Pour pouvoir suivre le train notamment sur les questions de la gouvernance de l’Internet, les Comores doivent faire quoi en ce moment ?
C’est d’abord une question d’organisation. Il faudra sensibiliser les parties prenantes sur les problématiques à adresser. La démarche à suivre passera par des actions de renforcement de capacité afin de doter toutes les parties prenantes (gouvernement, parlementaires, opérateurs/fournisseurs, régulateurs sectoriels, consommateurs, universitaires, …) de compétences en matière de gouvernance de l’Internet pour que chacun puisse mieux contribuer aux débats et aux interactions. Il y a un pool de formateurs africains formés par le projet Prida dont je fais partie qui pourra être mobilisé afin d’animer des formations dans les pays ou durant des activités régionales comme les Igf régionaux. Les problématiques ne manquent pas et sont d’ordre d’actualité. Chaque jour on est en face d’actes criminelles en ligne, de vol d’identité, d’atteinte à la vie privée, de désinformation. Toutes ces questions ont des causes et des réponses locales mais elles sont un phénomène mondial.

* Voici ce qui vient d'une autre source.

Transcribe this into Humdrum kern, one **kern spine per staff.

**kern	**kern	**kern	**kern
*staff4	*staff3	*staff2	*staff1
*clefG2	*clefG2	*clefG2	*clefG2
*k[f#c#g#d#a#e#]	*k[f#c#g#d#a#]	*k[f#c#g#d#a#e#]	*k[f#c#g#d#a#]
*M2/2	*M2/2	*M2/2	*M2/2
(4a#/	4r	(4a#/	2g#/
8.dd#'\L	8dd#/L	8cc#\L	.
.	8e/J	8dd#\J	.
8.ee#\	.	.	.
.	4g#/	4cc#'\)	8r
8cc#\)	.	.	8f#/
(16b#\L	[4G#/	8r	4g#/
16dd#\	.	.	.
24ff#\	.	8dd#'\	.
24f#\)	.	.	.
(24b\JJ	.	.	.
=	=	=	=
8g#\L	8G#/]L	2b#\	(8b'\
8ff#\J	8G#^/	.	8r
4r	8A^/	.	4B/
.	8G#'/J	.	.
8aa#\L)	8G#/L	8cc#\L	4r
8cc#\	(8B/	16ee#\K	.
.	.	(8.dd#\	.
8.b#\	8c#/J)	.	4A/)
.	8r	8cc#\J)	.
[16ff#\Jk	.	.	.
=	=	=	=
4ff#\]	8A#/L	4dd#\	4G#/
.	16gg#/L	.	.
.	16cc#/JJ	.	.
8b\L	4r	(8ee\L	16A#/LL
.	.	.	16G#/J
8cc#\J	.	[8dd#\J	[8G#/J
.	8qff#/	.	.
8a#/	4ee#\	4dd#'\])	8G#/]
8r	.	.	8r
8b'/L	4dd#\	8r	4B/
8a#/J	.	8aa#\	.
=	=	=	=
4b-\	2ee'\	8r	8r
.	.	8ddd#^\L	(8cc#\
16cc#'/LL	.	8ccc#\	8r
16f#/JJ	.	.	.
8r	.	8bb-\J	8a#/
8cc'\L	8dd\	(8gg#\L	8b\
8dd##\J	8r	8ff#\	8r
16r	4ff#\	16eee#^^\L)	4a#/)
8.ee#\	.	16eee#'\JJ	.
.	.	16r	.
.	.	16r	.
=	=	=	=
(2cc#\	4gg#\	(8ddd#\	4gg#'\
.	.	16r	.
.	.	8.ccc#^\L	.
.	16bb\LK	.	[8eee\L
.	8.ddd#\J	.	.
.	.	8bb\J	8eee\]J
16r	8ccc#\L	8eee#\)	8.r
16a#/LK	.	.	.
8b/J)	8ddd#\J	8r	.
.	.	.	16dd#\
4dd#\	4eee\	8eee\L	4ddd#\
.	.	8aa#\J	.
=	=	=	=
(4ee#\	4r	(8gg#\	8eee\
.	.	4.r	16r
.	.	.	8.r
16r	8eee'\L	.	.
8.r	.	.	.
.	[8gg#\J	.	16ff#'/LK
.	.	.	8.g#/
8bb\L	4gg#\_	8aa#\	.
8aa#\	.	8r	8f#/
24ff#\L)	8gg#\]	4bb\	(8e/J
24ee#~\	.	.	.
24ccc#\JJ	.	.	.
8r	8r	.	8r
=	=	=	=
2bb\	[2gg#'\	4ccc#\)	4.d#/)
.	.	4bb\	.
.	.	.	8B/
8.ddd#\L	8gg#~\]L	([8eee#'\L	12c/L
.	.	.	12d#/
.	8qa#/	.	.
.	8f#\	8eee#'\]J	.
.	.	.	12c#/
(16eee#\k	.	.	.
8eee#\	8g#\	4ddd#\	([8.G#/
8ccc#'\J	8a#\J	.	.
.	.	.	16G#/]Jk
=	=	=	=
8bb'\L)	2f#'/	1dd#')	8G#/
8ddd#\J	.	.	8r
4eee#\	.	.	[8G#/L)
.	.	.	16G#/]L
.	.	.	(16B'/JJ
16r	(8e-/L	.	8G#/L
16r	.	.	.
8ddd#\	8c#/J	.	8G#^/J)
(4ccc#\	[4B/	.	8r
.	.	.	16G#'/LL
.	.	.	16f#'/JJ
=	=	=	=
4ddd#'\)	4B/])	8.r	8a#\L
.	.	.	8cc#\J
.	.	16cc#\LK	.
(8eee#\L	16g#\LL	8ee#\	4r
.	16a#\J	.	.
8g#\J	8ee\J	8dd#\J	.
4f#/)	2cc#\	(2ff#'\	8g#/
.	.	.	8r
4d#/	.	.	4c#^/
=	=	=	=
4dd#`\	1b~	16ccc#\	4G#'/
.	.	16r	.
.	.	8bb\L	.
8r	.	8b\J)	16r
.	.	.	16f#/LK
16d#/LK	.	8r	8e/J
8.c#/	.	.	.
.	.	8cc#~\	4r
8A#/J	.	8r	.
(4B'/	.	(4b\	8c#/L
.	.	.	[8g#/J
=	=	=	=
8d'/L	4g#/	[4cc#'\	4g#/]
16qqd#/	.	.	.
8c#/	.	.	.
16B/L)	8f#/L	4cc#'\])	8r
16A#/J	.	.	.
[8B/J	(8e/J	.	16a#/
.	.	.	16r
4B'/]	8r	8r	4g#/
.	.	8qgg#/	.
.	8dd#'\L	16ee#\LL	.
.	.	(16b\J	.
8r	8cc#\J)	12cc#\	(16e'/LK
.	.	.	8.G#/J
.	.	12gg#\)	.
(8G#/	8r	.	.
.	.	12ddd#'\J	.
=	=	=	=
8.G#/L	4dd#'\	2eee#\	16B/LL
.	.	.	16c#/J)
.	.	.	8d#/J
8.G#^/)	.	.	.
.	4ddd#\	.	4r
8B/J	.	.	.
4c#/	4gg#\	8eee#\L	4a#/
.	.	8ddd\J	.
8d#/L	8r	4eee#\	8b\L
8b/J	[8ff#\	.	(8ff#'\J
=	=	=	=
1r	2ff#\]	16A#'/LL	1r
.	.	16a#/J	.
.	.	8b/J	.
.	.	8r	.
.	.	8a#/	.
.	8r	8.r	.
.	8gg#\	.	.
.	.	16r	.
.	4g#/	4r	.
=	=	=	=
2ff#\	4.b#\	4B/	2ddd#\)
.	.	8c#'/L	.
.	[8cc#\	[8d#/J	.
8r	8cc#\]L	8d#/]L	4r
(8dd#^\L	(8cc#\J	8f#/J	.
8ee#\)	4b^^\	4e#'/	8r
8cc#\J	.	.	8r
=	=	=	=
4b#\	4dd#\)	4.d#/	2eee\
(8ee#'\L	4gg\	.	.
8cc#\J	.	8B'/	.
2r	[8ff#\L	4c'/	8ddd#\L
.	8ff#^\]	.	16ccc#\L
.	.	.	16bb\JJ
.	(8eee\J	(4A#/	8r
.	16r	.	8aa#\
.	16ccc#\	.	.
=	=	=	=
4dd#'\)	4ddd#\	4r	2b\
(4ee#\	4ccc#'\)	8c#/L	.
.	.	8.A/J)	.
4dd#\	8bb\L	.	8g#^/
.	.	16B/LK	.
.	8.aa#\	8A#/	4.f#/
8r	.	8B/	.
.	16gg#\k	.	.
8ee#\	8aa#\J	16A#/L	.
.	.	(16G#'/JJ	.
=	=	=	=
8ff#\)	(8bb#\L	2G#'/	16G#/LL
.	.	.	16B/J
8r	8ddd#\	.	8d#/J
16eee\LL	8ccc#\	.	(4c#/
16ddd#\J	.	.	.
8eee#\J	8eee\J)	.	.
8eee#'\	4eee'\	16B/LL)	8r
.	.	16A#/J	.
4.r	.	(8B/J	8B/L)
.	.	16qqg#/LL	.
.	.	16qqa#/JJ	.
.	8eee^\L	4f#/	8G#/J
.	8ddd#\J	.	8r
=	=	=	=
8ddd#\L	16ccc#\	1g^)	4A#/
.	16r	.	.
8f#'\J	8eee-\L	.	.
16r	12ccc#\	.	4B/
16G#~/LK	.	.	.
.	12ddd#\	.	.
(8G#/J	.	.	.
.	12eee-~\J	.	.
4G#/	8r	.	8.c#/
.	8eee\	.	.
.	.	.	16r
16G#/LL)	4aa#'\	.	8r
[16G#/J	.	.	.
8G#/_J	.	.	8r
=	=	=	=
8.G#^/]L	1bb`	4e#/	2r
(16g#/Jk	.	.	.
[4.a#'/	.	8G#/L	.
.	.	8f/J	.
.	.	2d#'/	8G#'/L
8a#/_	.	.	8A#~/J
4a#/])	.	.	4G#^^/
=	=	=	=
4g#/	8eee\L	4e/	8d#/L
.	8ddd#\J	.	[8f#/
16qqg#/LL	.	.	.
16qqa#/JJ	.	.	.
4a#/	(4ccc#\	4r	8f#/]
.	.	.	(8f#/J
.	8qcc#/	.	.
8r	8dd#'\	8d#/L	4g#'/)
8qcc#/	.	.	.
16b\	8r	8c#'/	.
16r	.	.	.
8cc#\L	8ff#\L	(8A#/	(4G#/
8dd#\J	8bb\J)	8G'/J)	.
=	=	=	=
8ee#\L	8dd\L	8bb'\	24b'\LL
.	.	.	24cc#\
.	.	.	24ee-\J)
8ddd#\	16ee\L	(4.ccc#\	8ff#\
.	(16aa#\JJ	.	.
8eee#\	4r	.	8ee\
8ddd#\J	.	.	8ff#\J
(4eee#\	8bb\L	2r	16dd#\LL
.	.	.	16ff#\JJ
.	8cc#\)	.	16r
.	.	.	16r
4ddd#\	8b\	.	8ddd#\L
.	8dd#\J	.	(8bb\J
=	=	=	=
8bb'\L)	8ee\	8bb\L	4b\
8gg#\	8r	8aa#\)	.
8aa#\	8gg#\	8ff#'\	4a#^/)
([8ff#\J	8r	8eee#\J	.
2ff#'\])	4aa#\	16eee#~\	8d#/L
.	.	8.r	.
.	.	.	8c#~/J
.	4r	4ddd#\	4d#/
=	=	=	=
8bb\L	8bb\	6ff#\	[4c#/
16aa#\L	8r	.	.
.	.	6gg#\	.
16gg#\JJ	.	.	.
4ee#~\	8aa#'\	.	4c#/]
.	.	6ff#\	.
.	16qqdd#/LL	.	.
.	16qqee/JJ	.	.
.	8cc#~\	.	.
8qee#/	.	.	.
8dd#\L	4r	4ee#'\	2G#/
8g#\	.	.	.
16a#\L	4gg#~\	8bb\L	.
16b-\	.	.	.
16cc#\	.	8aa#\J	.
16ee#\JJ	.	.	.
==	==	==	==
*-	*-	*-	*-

Comment nous nous organisons à éduquer le consommateur comorien à être en sécurité en ligne, à pouvoir tirer profit au maximum de l’Internet ? Comment faire en sorte à ce que les accès à Internet se développent ? Comment accompagnons-nous le parlementaire à comprendre les dimensions actuelles et des impacts de l’usage de l’Internet au quotidien dans la conception et la validation des lois ? Toutes ces préoccupations doivent être prises en compte au moment où une grande partie de la population a accès à Internet et est donc citoyen du cyberespace.
Encadré
C’est quoi l’IGF
Le Forum sur la gouvernance de l’Internet (IGF) a été créé selon les directives établies par l’Agenda de Tunis en 2005[1]. Il est convenu que ce nouveau forum aura pour but d’engager les multiples parties prenantes dans un dialogue sur la gouvernance de l’internet. Le premier Forum sur la gouvernance de l’Internet a pris place à Athènes du 30 octobre au 2 novembre 2006. Ce forum a été convoqué à la suite de la demande des participants du second Sommet mondial sur la société de l’information de Tunis en 2005. La direction et le financement de l’organisation sont sous la tutelle des Nations unies, mais elle n’est pas destinée à avoir de fonction de contrôle. Elle ne remplace pas non plus les mécanismes, institutions ou organisations déjà existants, faisant ainsi du forum un mécanisme neutre.